Much has been said about the richest 1% of the global population holding more than half of the total global wealth -but where do you fit in on the global wealth scale?
Global charity organisation, Oxfam, published research in January, which emphasised the staggering level of wealth disparity across the globe.
However, few realise that they are probably closer to the wealthier side of the spectrum than they think.
The claim, and data used to back it up, originates from Credit Suisse’s Global Wealth Report for 2014.
The group’s data shows that approximately 35 million people – or 0.7% of the global adult population – are worth US$115.9 trillion, while just over 90% of the population account for only US$38.7 trillion.
South African wealth
In a South African context, Credit Suisse estimates that 63,000 South Africans are part of the top 1% of global wealth holders – and 47,000 of these individuals are dollar millionaires.
The group estimates that the average adult in the country has net wealth of US$22,073 (based on an average of US$19,761 in financial assets, US$7,296 in non-financial assets minus US$4,984 in debt).

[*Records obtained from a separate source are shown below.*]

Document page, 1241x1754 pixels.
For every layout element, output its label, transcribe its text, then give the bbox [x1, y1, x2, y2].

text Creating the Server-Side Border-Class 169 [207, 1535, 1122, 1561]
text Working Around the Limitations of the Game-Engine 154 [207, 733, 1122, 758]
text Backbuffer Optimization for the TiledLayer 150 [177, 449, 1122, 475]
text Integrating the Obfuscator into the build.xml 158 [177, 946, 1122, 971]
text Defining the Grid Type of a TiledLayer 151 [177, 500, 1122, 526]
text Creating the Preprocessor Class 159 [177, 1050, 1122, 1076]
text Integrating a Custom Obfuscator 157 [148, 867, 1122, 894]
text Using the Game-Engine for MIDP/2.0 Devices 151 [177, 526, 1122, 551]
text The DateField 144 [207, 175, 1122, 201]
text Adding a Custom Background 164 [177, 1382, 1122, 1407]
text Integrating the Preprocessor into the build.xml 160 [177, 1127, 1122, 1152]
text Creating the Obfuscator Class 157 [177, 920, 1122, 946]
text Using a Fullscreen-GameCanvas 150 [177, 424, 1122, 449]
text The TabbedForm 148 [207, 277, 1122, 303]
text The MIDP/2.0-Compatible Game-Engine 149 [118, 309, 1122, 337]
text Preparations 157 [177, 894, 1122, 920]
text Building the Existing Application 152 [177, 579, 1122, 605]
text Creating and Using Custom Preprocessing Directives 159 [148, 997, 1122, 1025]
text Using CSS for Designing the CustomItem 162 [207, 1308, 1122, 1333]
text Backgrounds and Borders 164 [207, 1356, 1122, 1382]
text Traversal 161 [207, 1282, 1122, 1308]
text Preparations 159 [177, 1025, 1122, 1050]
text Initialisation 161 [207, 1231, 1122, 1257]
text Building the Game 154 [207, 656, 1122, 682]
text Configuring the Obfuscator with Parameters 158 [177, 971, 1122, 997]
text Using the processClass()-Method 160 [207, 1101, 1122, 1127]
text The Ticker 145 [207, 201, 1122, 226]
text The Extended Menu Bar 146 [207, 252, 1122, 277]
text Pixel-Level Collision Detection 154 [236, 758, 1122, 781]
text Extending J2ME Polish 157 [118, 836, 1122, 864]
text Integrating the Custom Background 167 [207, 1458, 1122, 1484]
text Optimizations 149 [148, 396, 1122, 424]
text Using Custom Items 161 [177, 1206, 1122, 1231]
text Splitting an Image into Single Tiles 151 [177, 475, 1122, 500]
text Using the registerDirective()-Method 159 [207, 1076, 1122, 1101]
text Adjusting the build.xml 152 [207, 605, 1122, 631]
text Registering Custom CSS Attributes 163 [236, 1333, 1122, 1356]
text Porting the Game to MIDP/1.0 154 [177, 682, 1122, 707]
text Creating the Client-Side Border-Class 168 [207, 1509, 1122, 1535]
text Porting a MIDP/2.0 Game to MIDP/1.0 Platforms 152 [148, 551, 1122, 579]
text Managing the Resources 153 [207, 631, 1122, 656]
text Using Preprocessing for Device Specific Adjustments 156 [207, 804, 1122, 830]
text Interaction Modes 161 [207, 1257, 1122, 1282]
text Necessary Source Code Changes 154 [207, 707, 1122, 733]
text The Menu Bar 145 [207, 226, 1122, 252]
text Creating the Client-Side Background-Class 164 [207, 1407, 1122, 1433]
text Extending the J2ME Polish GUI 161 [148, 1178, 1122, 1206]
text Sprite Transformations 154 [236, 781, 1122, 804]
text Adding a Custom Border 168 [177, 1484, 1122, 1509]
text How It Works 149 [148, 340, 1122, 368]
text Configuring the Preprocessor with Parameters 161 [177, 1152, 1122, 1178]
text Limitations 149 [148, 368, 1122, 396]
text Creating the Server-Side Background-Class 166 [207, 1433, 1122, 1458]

This accounts for 0.3% of world’s wealth, spread across the country’s adult population of 31.1 million.
Here’s a breakdown of how South Africa looks in the global context of wealth distribution:
|Net worth||South Africa distribution||Global distribution|
|US$10,000 – US$100,000||28.9%||21.5%|
|US$100 000 – US$1 million||2.8%||7.9%|
According to the group’s data, about 920,000 people (2.8% of the adult population in SA) are worth over US$100,000, fitting comfortably within the top 10% of wealth holders in the world.
How rich are you?
In order to fit into the world’s richest 10%, all you would need is a net worth of around R897,000.
Here is the minimum you would need to be worth to fit into each decile of global wealth distribution:
|% of Global population||Minimum Net Worth USD||Minimum Net Worth ZAR|
|70%||$1 086||R12 580|
|60%||$2 129||R24 662|
|50%||$3 641||R42 178|
|40%||$5 824||R67 466|
|30%||$10 103||R117 035|
|20%||$20 909||R242 214|
|10%||$77 450||R897 196|
|5%||$209 586||R2 427 886|
|1%||$798 285||R9 247 493|
Conversions at 1USD = 11.58 ZAR
You are what you earn
For its findings on wealth distribution, Credit Suisse considers net wealth – that is, a person’s total asset value, minus debt.
For this reason, the bottom decile (10%) of the global population in fact has a negative net worth, significantly changing where one would expect wealth distribution to lie.
An individual with R500 to their name and with zero debt is considered to be wealthier than a person who has assets worth R500,000, but is R500,001 in debt.
Analysts have argued that this does not provide an accurate representation of “rich” and “poor” as it is conventionally understood.
Thus looking at income distribution is another metric one could use to seek out their “rich” standing.
According to globalrichlist.com – which bases its calculations on income data from the World Bank – with purchasing power parity applied, it only takes an annual income of R75,000 (R6,250 a month) to fall into the world’s richest 10%.
In fact, the site’s data shows that earning R590 a month would make you a higher earner than half the world.
Income required for the top 5 deciles
|% of Global population||Gross Annual Income|
Economist Mike Schussler agrees with the findings, saying that a total net pay of about R8,500 per month (after taxes but including pension payments) would put someone in the top 5% of the world’s adults.
“A middle manager in a private company, or a director in the public service taking home, say, R300,000 after taxes…they certainly are in the top 0.25%,” he said in a column on MoneyWeb.